Work required: Using the records below, write out only the lines from the line containing "nose: (40, 49)" up to and including the line containing "left knee: (228, 502)", exactly, with no pictures.

Named joint coordinates:

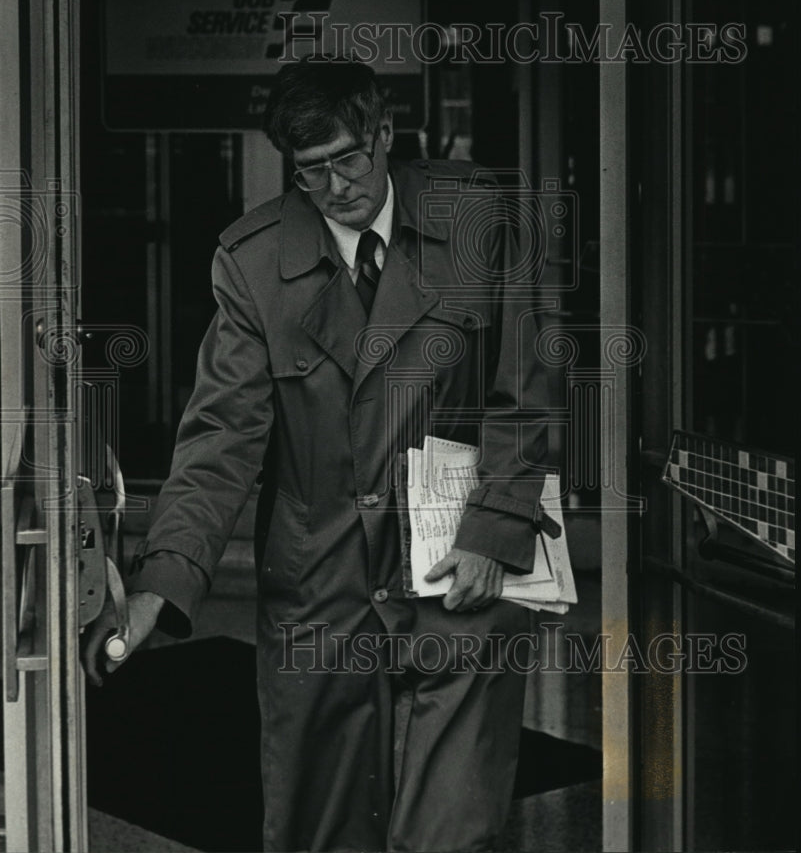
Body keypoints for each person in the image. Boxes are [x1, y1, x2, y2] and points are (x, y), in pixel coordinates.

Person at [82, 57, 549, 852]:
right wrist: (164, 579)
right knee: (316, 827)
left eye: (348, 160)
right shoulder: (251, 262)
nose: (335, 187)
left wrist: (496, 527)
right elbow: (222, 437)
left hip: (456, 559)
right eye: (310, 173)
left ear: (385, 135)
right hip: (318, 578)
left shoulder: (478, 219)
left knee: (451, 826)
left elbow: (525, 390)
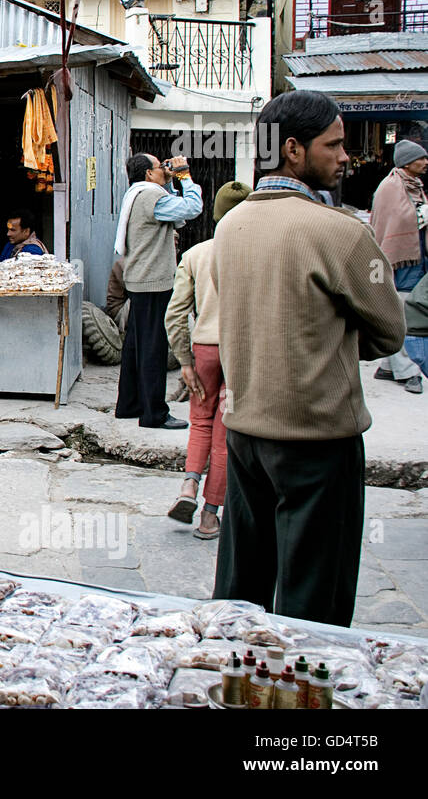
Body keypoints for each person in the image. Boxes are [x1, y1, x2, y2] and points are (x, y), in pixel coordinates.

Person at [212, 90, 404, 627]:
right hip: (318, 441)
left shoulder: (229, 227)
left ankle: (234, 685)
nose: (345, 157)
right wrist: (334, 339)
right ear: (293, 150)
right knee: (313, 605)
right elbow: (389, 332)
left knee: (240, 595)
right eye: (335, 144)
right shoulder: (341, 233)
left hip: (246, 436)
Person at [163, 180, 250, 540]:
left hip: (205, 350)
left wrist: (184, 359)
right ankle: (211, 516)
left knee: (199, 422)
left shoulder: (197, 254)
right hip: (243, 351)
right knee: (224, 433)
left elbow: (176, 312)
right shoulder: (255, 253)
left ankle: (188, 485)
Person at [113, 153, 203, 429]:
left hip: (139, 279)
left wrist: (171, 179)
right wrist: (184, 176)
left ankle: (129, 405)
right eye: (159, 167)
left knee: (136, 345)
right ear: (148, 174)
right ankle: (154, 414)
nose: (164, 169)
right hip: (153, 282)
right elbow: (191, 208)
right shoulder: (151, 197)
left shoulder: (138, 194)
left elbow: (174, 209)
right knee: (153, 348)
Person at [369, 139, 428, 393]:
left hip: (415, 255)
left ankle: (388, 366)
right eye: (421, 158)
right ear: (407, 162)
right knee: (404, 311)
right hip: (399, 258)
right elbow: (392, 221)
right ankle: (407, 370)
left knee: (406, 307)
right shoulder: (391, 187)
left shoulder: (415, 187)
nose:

==

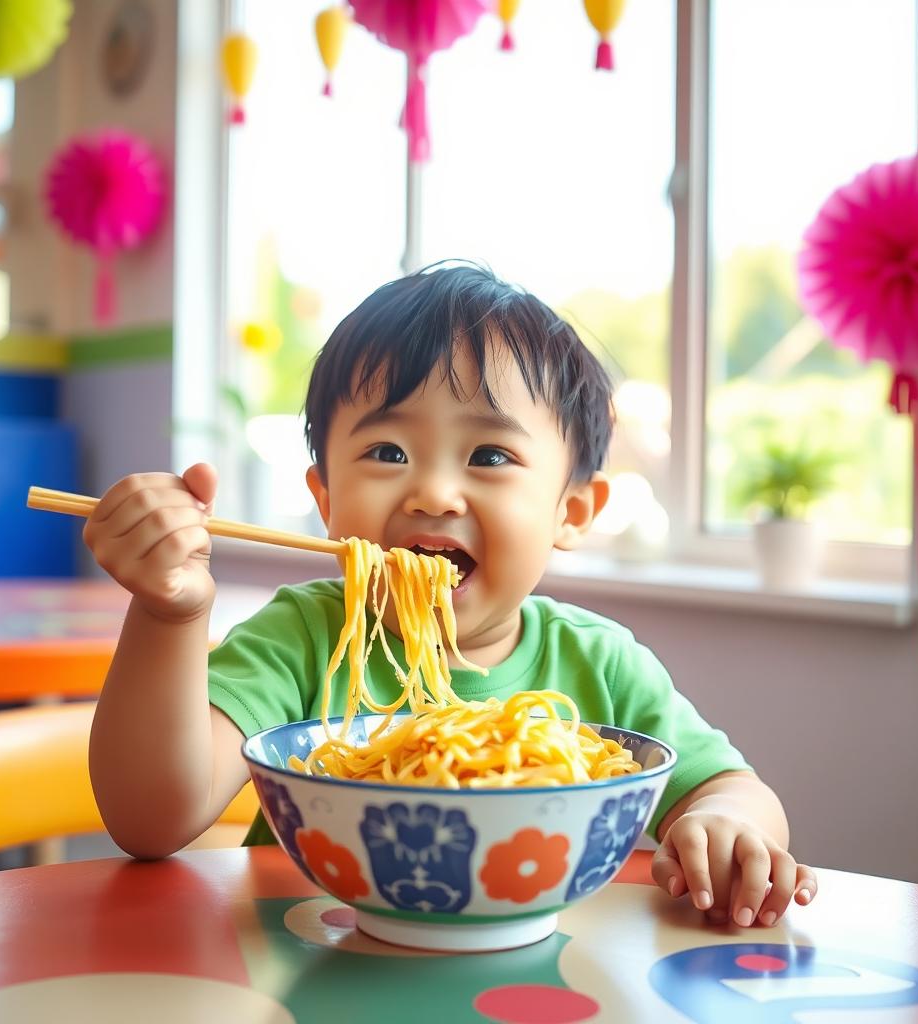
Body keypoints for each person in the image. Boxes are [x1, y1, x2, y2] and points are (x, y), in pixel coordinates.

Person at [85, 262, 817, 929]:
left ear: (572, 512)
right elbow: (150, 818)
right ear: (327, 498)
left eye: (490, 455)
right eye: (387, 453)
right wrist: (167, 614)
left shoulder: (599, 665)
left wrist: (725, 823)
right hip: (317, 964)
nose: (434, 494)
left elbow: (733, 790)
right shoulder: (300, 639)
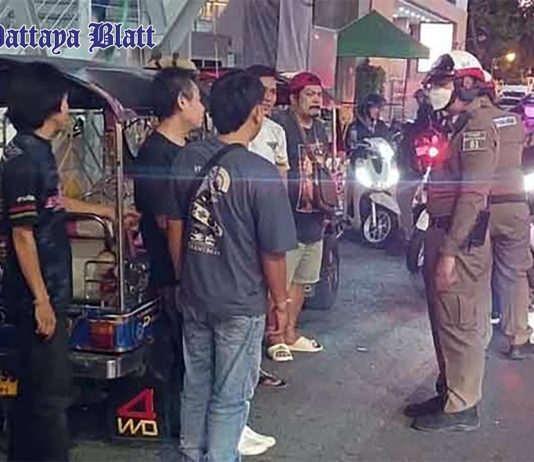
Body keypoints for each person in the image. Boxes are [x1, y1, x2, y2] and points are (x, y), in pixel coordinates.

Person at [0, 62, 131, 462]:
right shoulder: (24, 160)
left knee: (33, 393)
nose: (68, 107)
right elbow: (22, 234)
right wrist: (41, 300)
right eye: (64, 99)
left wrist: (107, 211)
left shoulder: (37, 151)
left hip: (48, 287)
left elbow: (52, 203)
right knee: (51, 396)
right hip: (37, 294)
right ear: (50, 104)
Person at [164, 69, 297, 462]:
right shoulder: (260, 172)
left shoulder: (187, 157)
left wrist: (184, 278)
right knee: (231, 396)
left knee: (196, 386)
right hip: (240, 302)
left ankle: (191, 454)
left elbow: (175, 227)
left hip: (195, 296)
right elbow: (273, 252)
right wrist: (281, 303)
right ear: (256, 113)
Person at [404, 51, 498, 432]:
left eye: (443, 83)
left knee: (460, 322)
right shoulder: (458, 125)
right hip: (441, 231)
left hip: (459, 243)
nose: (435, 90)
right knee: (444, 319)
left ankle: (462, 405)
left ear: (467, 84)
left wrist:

...

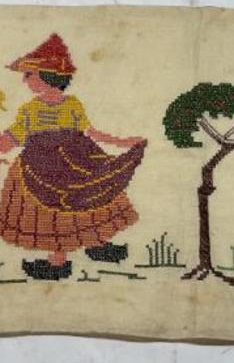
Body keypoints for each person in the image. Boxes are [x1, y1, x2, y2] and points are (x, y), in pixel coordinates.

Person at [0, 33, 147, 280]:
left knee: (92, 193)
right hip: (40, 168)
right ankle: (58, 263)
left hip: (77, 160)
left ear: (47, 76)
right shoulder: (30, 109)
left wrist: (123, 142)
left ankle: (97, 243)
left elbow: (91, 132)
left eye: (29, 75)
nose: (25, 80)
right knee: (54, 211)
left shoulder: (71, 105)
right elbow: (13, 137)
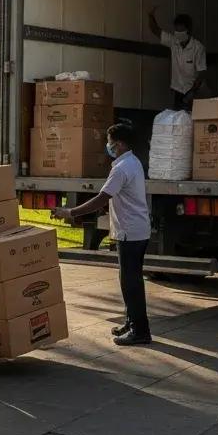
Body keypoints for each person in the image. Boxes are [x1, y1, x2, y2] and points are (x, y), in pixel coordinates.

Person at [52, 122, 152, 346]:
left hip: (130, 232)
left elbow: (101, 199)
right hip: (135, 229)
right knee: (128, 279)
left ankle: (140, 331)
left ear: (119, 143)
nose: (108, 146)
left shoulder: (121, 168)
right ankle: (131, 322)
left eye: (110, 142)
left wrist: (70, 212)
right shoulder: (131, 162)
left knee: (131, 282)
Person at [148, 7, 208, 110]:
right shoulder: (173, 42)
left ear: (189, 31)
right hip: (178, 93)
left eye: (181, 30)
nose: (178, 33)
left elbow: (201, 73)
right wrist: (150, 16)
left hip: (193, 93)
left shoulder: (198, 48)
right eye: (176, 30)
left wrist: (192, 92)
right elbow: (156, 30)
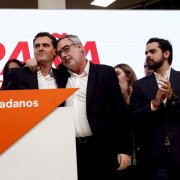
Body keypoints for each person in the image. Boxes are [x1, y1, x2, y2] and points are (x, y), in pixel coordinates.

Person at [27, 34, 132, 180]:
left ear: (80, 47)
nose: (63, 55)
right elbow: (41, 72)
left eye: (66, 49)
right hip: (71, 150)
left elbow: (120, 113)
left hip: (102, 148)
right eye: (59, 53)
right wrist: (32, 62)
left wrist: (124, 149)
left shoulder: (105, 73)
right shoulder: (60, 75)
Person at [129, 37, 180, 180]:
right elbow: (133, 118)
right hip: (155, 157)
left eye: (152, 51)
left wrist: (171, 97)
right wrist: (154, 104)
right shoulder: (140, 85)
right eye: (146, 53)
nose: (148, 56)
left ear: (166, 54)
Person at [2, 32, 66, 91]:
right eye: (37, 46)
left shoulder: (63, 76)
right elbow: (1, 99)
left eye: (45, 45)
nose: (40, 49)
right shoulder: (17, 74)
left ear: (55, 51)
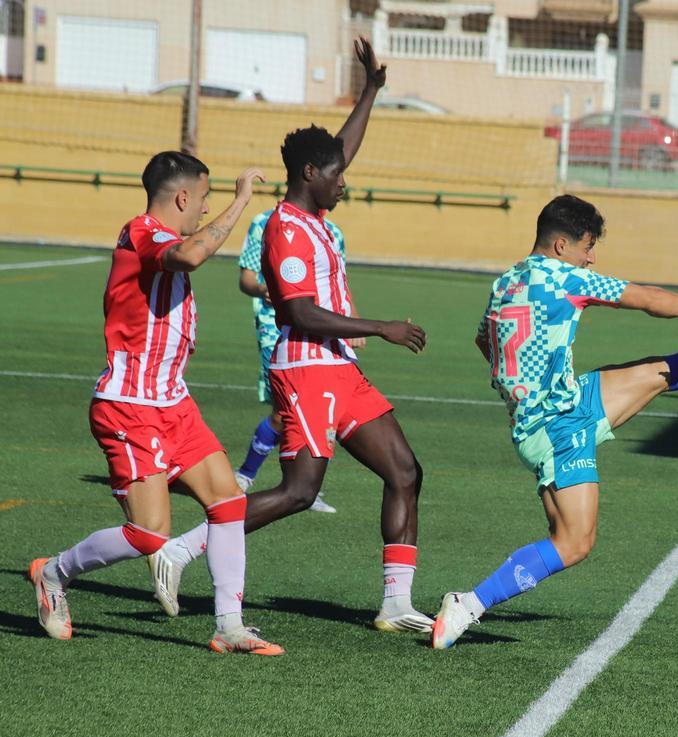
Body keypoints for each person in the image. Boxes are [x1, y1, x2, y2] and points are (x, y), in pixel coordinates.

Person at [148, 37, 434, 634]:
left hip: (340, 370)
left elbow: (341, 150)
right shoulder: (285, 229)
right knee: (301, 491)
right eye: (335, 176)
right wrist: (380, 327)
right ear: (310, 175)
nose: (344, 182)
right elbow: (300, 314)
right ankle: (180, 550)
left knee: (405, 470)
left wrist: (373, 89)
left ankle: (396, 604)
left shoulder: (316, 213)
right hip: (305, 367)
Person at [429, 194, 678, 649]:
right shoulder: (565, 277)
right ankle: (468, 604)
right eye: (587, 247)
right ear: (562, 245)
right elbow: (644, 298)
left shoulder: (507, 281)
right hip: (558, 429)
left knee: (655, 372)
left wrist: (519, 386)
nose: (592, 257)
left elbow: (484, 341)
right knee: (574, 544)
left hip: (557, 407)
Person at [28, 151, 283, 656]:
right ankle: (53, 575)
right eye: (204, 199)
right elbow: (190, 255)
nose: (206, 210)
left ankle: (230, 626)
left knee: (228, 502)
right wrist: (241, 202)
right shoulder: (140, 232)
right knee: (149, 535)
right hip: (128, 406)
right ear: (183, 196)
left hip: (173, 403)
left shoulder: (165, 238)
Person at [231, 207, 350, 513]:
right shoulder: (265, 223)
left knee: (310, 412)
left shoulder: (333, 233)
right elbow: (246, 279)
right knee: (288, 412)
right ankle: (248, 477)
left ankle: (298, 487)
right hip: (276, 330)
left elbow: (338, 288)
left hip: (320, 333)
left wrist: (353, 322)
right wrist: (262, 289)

Answer box:
nose: (40, 49)
right shoulder: (17, 74)
left ear: (55, 51)
Body keypoints for each person in the image. Boxes are [x1, y1, x2, y2] and points are (x, y), in pixel coordinates.

Person at [148, 37, 434, 634]:
left hip: (340, 370)
left elbow: (341, 150)
right shoulder: (285, 229)
right knee: (301, 491)
right eye: (335, 176)
right wrist: (380, 327)
right ear: (310, 175)
nose: (344, 182)
right elbow: (300, 314)
right ankle: (180, 550)
left knee: (405, 470)
left wrist: (373, 89)
left ankle: (396, 604)
left shoulder: (316, 213)
right hip: (305, 367)
Person at [429, 194, 678, 649]:
right shoulder: (565, 277)
right ankle: (468, 604)
right eye: (587, 247)
right ear: (562, 245)
right elbow: (644, 298)
left shoulder: (507, 281)
right hip: (558, 429)
left knee: (655, 372)
left wrist: (519, 386)
nose: (592, 257)
left elbow: (484, 341)
right knee: (574, 544)
left hip: (557, 407)
Person at [28, 151, 283, 656]:
right ankle: (53, 575)
right eye: (204, 199)
right elbow: (190, 255)
nose: (206, 210)
left ankle: (230, 626)
left knee: (228, 502)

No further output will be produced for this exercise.